Physicians coming out of residency today have a variety of different practice settings to choose from. Which one you select will depend on a number of different factors—including but not limited to your geographic preferences, your need for autonomy, your business acumen and your specialty.
Below is a description of some common practice settings and their relative advantages and disadvantages.
The majority of residents coming out of residency today opt to join group practices. There are some 20,000 group medical practices in the United States today, according to the Medical Group Management Association (MGMA), ranging from three physicians to several hundred physicians. In all, more than 250,000 physicians work in medical groups.
There are two basic types of medical groups—single-specialty and multi-specialty groups. Multi-specialty groups generally feature a mixture of primary care physicians and related specialists, often either internal medicine specialists or surgical specialists—occasionally both. The primary care physicians often serve as a referral source of patients for the specialists in multi-specialty groups. The specialists offer the primary care physicians a convenient resource for consults and help maintain continuity of care for patients by keeping treatment under the same roof.
While there are advantages to multi-specialty groups, incomes in these groups per physician tend not to be as high as in single-specialty groups because overhead is higher. Also, political rifts between specialists and primary care physicians in multi-specialty groups are not uncommon. Often, the specialists feel they are "footing the bill" for the primary care physicians, and the primary care physicians may feel that they are relegated to "junior partner" status because the revenue they generate is not as high as that generated by specialists.
New physicians coming out often seek group practice because there is a common impression of "strength in numbers." They see groups as providing the stability, call coverage, collegial atmosphere and clinical backup that they need coming out of residency. Groups generally provide a salary and some sort of bonus based on production (see the “Contracts” section of our Resource Library). They frequently also have established patient base and referral patterns, so that new physicians don't have to build a practice from scratch.
Groups also provide the key administrative support needed to code, bill and collect on claims submitted to third-party payers. This has become an increasingly important function in medical practice as reimbursement has generally decreased and payers such as Medicare and managed care challenge and deny more claims. These claims are typically submitted electronically, requiring more sophisticated information technology systems than physicians have used in the past, which groups can also provide. There is also the issue of contracting with managed care plans, scheduling patients, compliance with regulations such as HIPAA, capital investment, marketing and related business management issues. Many groups hire practice managers with business backgrounds to handle the "business side" of medicine.
For these and other reasons, group practice can be a positive setting for new physicians.
The downside for some new physicians is that like new attorneys entering a law firm, they may find their "junior" status not to their liking. That is because in some groups work and income are not shared equally. This is a key sticking point for many group practice physicians—income distribution formulas often change as physicians seek equitable ways to "divide the pie." Regardless of how the pie is sliced, some physicians often end up with a bigger piece than others, and usually these are the established partners.
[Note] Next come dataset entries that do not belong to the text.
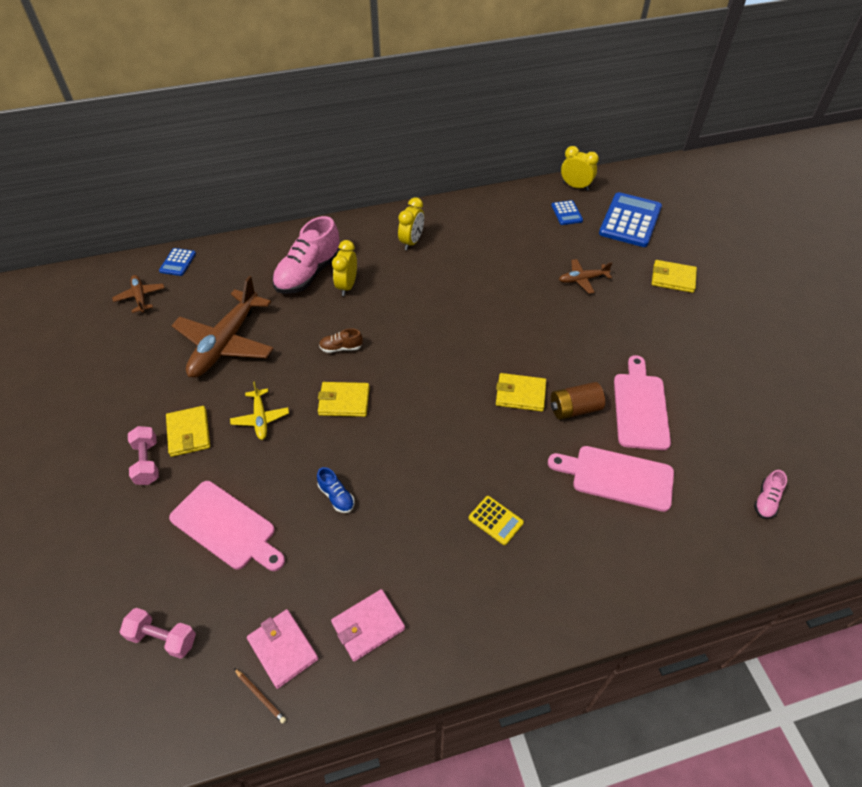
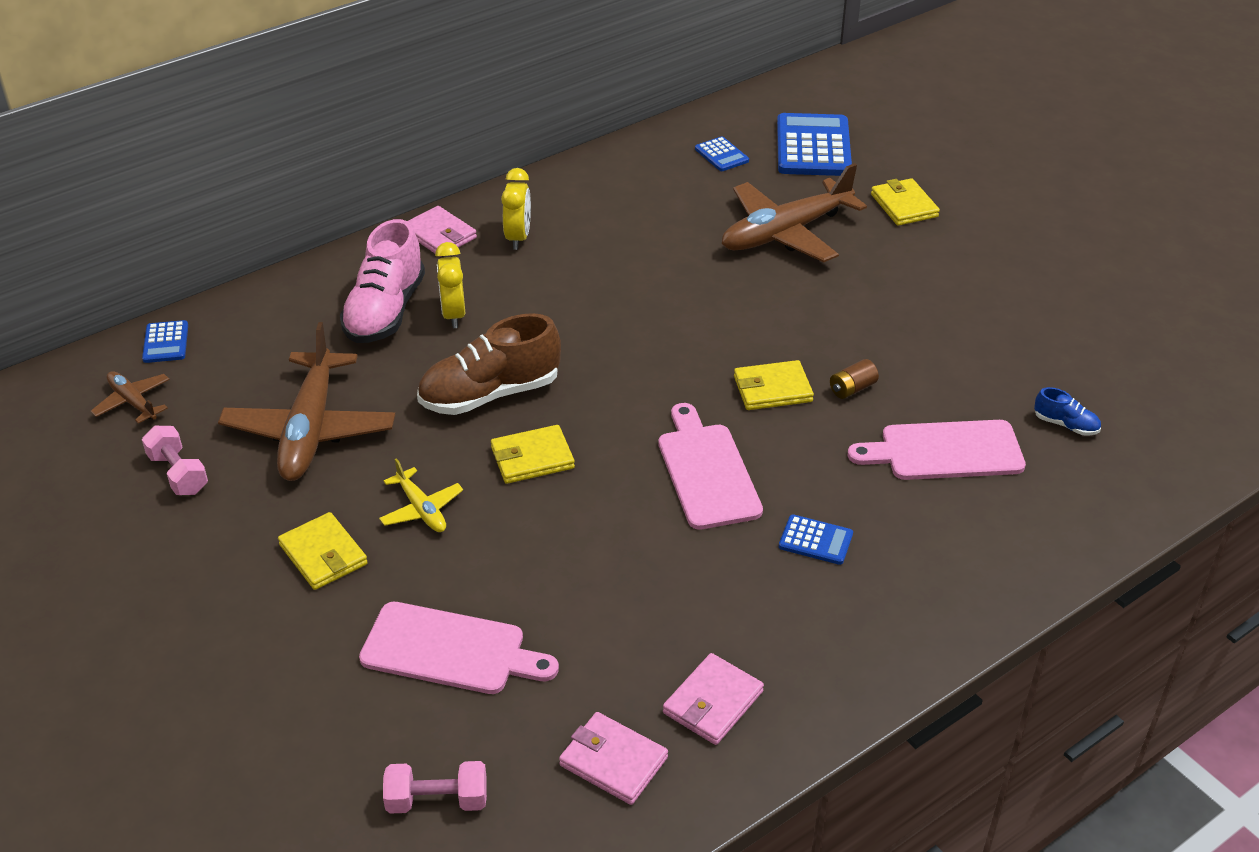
camera: 20 degrees left, 10 degrees down
pink dumbbell [128,426,159,485] -> pink dumbbell moved to [142,426,208,495]
brown pencil [234,668,286,724] -> none
blue shoe [317,467,355,513] -> blue shoe moved to [1034,387,1101,436]
brown shoe [319,329,363,353] -> brown shoe [417,313,561,415], size x2.24
yellow calculator [469,496,524,545] -> blue calculator [779,515,853,565]
brown battery [551,382,605,420] -> brown battery [830,359,879,399], size x0.65
brown plane [559,259,612,294] -> brown plane [722,163,867,262], size x2.06
yellow clock [561,146,599,191] -> none
pink cutting board [614,355,671,450] -> pink cutting board moved to [658,403,763,530]
yellow wallet [652,260,697,293] -> yellow wallet turned 75 degrees clockwise [871,178,940,226]
pink shoe [754,470,787,519] -> none
none -> pink wallet [407,206,477,257]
There are other issues to consider as well, such as who gets the insured patients and who gets the uninsured or under-insured patients, as well as who works the most hours, who has access to the financial records, who gets to work with the most competent nurses and other staff members, who decides how the group will be governed, etc. There is also the question of path to partnership—how clear is the path and is true partnership really attainable?
What new physicians sometimes encounter in group practice, or sometimes perceive, is that they are getting the worst of everything. Again, this is definitely not the case in many group practices, but new physicians must be cautious when approaching groups to ensure that income distribution, work distribution and other factors are divided equitably. The reality is, however, that these are ongoing challenges in most groups and that controversies over "dividing the pie" are simply part of the territory in group practice.